Utility also matters. Stuns, slows, trips, mollies and well-timed smokes can ruin Raze’s entry path. If she satchels into a slow or a crossfire, she often becomes the first death. Against Showstopper, spread out and avoid panic stacking. If she gets only one target and your team trades her afterward, the ultimate value drops sharply.
The best anti-Raze teams make her spend utility into empty space or bad timing. Fake the rush, bait the grenade, back away from the bot, then re-hit when her tools are gone. Raze is terrifying with full utility and timing. She is much more manageable after the explosions have already happened.
What Raze means for Valorant account buyers
Raze matters for Valorant account buyers because she adds real Duelist depth beyond pure aim picks. A Reyna account is attractive for solo queue aim, and a Jett account is attractive for dash and Operator play, but Raze gives the account explosive entry and close-map pressure.

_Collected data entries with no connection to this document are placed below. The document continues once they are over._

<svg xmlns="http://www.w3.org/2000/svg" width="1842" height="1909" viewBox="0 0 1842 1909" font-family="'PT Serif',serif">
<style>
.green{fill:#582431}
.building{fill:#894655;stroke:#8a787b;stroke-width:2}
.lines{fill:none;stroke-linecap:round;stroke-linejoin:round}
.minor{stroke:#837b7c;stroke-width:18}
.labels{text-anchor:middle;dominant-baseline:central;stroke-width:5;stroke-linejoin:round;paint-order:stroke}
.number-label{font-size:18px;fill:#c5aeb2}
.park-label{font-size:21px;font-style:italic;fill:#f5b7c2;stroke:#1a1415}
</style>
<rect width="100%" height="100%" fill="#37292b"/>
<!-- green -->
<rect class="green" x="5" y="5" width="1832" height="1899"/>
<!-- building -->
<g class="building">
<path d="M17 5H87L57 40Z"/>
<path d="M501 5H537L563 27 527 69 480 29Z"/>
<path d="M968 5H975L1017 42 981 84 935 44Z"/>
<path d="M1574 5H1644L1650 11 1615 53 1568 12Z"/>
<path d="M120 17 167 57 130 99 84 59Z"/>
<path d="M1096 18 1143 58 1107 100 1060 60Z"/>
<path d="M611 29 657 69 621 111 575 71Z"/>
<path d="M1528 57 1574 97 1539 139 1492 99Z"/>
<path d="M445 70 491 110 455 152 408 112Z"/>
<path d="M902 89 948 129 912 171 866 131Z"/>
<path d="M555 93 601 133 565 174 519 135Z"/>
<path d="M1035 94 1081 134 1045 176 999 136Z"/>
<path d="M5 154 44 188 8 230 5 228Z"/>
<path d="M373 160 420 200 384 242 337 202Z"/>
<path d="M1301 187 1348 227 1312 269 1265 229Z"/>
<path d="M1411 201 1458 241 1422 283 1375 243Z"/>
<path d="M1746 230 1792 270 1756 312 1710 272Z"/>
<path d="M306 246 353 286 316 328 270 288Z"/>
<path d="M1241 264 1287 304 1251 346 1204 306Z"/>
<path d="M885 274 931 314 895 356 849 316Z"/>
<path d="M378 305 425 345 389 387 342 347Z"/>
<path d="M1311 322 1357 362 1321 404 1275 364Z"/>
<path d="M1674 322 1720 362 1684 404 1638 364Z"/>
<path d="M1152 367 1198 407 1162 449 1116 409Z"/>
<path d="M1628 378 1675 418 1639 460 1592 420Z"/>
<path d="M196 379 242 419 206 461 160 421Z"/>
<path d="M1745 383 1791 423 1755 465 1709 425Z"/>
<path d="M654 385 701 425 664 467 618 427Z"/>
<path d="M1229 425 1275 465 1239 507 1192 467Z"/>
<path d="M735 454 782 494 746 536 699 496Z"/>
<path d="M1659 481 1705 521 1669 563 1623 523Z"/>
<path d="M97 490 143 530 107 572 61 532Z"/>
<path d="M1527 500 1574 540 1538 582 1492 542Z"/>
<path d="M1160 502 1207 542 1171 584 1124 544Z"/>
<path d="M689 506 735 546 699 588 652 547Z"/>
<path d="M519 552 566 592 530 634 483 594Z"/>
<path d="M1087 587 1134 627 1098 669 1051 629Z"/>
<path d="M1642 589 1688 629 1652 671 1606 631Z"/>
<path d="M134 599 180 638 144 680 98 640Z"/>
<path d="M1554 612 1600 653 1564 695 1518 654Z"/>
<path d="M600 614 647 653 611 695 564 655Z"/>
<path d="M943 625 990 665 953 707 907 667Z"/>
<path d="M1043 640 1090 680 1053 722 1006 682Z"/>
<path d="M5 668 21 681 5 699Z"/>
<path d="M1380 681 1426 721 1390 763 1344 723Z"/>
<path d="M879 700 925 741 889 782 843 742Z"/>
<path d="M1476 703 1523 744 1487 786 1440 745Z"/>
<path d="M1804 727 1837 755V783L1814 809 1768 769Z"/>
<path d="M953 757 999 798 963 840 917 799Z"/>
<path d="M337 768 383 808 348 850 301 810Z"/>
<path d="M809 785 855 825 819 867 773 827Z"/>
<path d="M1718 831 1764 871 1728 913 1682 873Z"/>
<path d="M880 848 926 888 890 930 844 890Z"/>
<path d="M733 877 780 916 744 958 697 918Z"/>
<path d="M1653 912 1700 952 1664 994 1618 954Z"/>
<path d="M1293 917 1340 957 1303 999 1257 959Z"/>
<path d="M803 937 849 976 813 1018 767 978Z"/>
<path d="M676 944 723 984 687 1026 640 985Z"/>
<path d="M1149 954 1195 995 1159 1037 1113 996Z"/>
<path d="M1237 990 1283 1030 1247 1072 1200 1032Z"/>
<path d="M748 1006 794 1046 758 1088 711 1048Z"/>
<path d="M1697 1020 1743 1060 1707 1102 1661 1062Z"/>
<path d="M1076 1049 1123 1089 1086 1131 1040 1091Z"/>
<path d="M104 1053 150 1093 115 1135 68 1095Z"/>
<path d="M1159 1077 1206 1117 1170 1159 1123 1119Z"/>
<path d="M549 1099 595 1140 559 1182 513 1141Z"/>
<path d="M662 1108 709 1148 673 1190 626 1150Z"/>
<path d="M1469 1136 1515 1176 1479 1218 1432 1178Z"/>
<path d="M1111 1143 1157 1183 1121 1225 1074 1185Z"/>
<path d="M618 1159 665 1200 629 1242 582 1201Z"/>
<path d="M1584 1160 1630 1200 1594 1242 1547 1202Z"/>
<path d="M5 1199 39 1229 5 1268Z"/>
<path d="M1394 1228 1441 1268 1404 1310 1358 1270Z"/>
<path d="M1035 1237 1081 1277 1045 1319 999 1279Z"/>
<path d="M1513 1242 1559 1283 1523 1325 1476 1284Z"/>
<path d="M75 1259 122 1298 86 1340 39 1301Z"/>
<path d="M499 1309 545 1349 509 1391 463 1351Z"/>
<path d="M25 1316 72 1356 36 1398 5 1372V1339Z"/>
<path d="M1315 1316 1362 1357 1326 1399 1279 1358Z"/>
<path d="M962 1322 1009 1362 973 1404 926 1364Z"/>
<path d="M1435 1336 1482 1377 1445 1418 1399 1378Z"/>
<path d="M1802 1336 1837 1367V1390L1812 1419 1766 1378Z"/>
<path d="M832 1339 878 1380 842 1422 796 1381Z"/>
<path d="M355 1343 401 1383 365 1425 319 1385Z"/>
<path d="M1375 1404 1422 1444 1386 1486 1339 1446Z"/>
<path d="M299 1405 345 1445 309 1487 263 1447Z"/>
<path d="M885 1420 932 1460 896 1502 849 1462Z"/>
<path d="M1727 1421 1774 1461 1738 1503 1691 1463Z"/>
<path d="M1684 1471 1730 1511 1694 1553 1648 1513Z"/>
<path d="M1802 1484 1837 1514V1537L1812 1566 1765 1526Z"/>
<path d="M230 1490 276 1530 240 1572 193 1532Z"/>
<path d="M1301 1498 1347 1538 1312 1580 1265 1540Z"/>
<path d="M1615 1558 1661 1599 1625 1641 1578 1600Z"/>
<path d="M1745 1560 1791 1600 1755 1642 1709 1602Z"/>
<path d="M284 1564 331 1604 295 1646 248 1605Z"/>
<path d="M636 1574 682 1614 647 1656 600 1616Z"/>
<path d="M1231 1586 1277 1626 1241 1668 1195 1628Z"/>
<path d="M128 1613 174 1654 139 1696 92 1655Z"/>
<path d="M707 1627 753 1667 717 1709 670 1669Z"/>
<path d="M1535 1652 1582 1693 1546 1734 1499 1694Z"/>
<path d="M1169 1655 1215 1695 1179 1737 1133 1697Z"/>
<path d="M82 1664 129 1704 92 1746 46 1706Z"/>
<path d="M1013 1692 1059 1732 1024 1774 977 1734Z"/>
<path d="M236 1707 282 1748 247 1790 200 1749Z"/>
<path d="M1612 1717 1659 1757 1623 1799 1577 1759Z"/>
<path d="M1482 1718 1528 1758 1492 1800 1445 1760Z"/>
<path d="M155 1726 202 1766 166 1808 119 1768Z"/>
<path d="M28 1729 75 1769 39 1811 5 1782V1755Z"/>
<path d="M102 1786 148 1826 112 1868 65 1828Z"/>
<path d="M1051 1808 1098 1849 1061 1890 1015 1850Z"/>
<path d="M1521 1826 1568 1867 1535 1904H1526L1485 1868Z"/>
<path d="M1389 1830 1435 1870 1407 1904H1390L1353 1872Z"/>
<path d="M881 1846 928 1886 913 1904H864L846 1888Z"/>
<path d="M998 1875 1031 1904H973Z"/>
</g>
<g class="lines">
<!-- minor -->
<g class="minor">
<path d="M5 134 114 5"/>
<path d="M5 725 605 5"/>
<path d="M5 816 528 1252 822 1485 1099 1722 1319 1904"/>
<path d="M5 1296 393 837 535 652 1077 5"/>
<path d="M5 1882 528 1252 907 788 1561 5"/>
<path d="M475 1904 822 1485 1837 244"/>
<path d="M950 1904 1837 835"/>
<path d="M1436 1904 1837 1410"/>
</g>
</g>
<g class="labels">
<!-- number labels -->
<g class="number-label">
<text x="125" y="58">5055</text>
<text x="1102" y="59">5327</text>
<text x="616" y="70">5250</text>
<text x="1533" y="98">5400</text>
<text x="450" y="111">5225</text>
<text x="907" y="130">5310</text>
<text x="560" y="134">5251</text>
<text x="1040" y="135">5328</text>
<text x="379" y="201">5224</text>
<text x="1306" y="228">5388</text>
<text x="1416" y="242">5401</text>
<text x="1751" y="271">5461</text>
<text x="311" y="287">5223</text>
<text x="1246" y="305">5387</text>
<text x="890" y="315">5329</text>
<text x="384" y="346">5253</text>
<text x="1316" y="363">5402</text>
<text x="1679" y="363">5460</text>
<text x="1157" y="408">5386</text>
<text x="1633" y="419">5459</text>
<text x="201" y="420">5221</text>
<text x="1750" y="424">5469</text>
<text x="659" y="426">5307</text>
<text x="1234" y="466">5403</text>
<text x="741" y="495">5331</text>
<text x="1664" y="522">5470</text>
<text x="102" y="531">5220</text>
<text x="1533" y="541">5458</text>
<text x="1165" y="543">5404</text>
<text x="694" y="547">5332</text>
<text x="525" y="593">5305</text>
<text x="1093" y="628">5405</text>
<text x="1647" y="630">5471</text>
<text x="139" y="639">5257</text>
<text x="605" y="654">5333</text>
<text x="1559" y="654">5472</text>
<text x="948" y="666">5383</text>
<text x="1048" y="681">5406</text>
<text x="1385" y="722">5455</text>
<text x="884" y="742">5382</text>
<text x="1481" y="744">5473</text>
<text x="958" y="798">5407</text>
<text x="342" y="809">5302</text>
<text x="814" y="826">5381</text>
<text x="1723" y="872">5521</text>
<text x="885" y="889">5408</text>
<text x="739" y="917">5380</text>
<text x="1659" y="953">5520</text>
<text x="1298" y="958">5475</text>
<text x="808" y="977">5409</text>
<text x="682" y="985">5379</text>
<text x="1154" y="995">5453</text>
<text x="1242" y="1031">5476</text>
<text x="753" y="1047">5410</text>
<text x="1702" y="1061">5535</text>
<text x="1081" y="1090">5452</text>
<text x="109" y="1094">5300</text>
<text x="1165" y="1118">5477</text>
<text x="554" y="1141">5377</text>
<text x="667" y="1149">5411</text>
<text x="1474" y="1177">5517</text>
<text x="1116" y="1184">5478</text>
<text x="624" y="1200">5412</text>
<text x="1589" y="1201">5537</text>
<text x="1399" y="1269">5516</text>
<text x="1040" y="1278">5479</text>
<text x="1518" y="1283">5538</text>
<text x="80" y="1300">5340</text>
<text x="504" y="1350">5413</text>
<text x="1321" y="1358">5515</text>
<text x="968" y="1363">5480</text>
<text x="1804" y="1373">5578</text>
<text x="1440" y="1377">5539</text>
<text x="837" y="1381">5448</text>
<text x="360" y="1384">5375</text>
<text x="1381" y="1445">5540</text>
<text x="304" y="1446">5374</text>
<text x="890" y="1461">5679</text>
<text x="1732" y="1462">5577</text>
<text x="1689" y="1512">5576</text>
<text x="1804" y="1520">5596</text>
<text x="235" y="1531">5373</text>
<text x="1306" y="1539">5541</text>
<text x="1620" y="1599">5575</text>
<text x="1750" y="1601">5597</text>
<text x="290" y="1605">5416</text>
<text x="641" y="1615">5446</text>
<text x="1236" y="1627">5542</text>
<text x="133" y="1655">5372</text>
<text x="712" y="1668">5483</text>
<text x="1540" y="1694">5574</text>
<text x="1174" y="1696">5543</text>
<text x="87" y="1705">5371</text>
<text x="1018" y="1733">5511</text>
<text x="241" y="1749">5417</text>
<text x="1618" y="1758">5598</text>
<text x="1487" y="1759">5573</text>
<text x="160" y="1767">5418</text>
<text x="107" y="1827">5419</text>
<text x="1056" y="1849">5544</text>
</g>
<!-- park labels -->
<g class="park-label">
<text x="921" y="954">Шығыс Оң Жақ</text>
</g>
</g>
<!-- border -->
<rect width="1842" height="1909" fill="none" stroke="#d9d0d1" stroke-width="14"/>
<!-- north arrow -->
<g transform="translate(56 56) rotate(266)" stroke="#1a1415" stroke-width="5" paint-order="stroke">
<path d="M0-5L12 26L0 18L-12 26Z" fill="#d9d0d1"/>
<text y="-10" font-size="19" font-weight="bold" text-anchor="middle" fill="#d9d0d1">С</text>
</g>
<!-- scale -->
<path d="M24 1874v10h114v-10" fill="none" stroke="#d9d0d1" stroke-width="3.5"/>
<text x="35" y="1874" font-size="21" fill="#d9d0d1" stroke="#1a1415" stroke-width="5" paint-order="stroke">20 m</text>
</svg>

That matters if you want flexibility across maps and comps.
If you compare Valorant accounts, check more than rank and one rifle skin. Look at region, access quality, recovery details, Duelist unlocks, Initiator depth and whether the skins fit the weapons Raze players actually use. Raze often plays Vandal, Phantom, Spectre, Judge, Shorty, Sheriff and Ghost depending on economy and map space. Clean weapon comfort helps, but secure account access matters more than any skin.
| Buyer check | Why it matters | Good sign |
|---|---|---|
| Duelist pool | Raze is map-dependent and may not fit every comp. | Raze plus Jett, Neon, Phoenix, Reyna or Iso available. |
| Support agents | Raze gets better with information and smokes. | Fade, Sova, Breach, Skye, Omen, Viper or Brimstone unlocked. |
| Skin fit | Raze players switch weapons often by economy and space. | Good Vandal, Phantom, Spectre, Sheriff, Ghost or shotgun cosmetics. |
| Access quality | Security matters more than any agent or bundle. | Clean region, clear recovery situation and reliable account details. |
Sources used for this Raze guide
This guide uses Riot’s official Raze page for role and agent identity, Riot Patch 13.00 for current Act 4 context, Tracker and Valking for ranked-stat framing, and THESPIKE for Masters London pro-pick context. If a future patch changes Blast Pack, Boom Bot, Paint Shells, Showstopper or the active map pool, refresh the ability and matchup sections before republishing.
Raze FAQ
Is Raze good in Valorant in 2026?
Yes. Raze is good in 2026 because she clears tight spaces, punishes grouped enemies and creates explosive entries with Blast Pack movement. She remains especially valuable on maps with close corners and layered site pockets.
What role is Raze in Valorant?
Raze is a Duelist. Riot describes her as a Brazilian agent with a blunt-force playstyle that flushes entrenched enemies and clears tight spaces.
What are Raze’s abilities?
Raze’s abilities are Boom Bot, Blast Pack, Paint Shells and Showstopper. Boom Bot clears space, Blast Pack moves and damages, Paint Shells is her grenade, and Showstopper is a rocket ultimate for high-impact entries or retakes.
Is Raze beginner friendly?
Raze is easy to understand but hard to master. Beginners can get value from Boom Bot and Paint Shells, but strong Raze play requires Blast Pack movement, entry timing, damage discipline and good coordination with Initiators.
How do you counter Raze?
Counter Raze by spreading out, breaking Boom Bot, avoiding predictable corners, stunning or slowing her satchel entry, playing anti-Showstopper spacing and trading her after she commits into site.